AVAILABLE RECORDS:

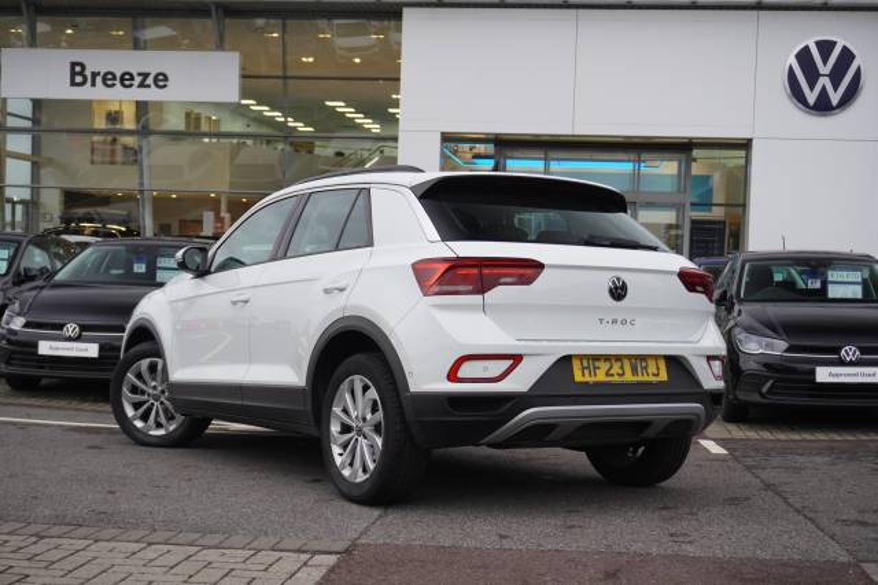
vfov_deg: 26.5
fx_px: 1243
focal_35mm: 51
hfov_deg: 38.9
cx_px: 439
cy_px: 292
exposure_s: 1/160
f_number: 5
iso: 1000
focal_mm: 34
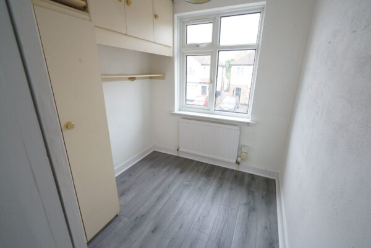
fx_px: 165
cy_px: 124
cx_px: 186
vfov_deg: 73.7
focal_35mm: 16
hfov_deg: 96.7
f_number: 7.1
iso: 400
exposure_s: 1/15
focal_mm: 16
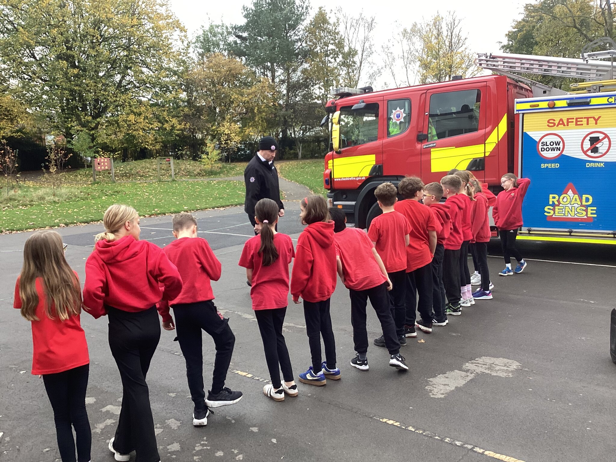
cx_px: 308
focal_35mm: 31
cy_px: 231
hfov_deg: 58.4
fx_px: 552
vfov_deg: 45.4
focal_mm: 3.3
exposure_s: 1/100
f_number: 2.4
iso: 80
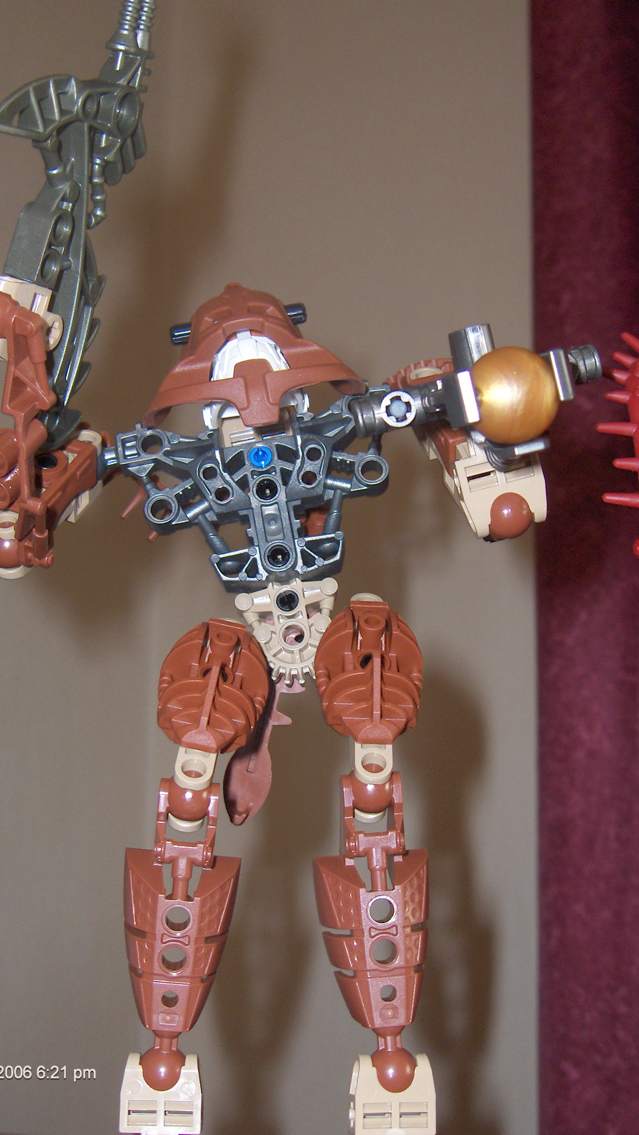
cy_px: 564
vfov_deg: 42.9
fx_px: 1446
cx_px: 334
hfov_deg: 24.9
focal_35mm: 48
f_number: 2.8
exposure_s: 1/60
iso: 100
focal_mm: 8
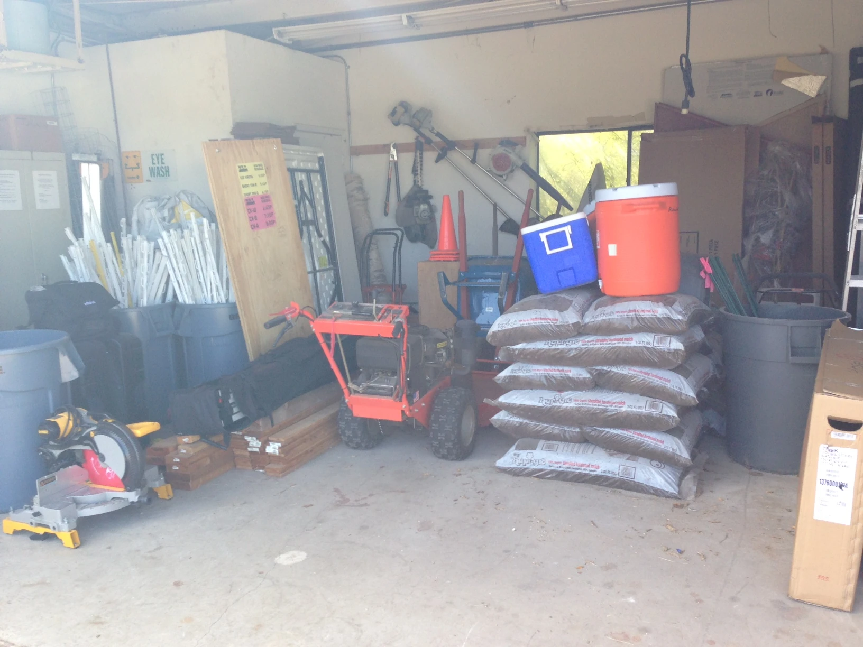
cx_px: 432
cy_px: 324
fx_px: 823
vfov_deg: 42.9
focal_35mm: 33
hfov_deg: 55.4
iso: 50
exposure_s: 1/137
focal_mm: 4.12
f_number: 2.4
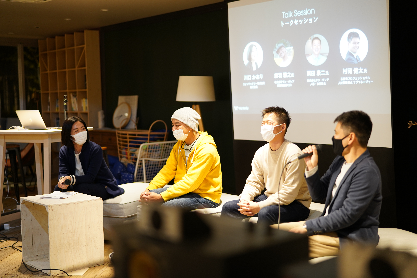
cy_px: 139
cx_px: 208
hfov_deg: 39.6
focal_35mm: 50
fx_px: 579
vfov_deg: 27.0
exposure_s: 1/50
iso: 320
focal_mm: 50
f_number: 1.4
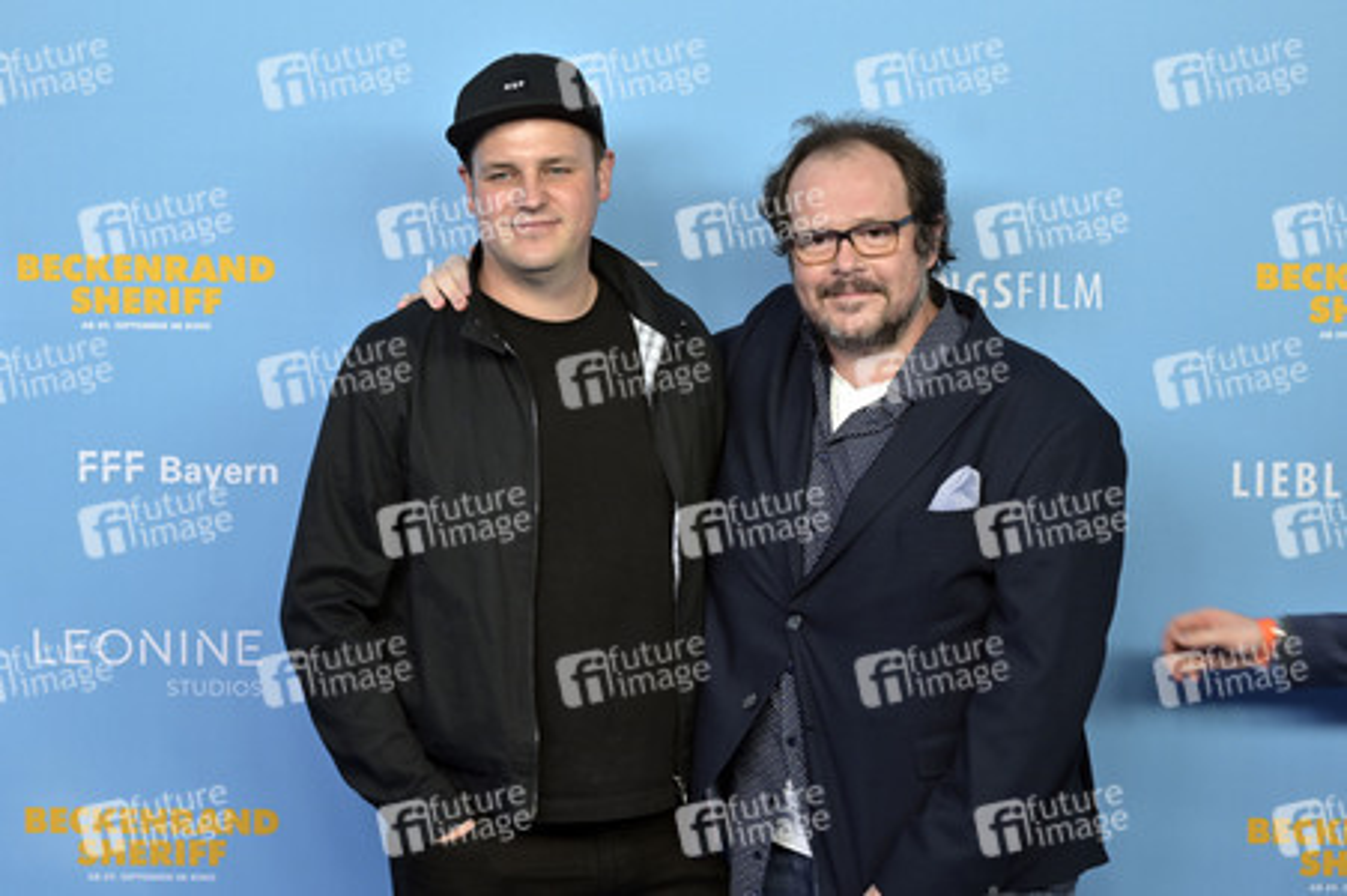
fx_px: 2617
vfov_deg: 19.4
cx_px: 674
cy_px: 448
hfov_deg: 28.9
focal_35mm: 70
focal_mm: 70
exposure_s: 1/200
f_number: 4
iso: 160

WHAT NEEDS TO BE DONE: Give the listing again word for word. Skip any pictures.

EXERCISE SOLUTION:
vfov_deg: 26.5
fx_px: 1243
focal_35mm: 51
hfov_deg: 38.9
cx_px: 439
cy_px: 292
exposure_s: 1/160
f_number: 5
iso: 1000
focal_mm: 34
fx_px: 165
cy_px: 124
cx_px: 186
vfov_deg: 73.7
focal_35mm: 16
hfov_deg: 96.7
f_number: 7.1
iso: 400
exposure_s: 1/15
focal_mm: 16
cx_px: 308
focal_35mm: 31
cy_px: 231
hfov_deg: 58.4
fx_px: 552
vfov_deg: 45.4
focal_mm: 3.3
exposure_s: 1/100
f_number: 2.4
iso: 80
cy_px: 564
vfov_deg: 42.9
fx_px: 1446
cx_px: 334
hfov_deg: 24.9
focal_35mm: 48
f_number: 2.8
exposure_s: 1/60
iso: 100
focal_mm: 8
cx_px: 432
cy_px: 324
fx_px: 823
vfov_deg: 42.9
focal_35mm: 33
hfov_deg: 55.4
iso: 50
exposure_s: 1/137
focal_mm: 4.12
f_number: 2.4
cy_px: 139
cx_px: 208
hfov_deg: 39.6
focal_35mm: 50
fx_px: 579
vfov_deg: 27.0
exposure_s: 1/50
iso: 320
focal_mm: 50
f_number: 1.4
fx_px: 2617
vfov_deg: 19.4
cx_px: 674
cy_px: 448
hfov_deg: 28.9
focal_35mm: 70
focal_mm: 70
exposure_s: 1/200
f_number: 4
iso: 160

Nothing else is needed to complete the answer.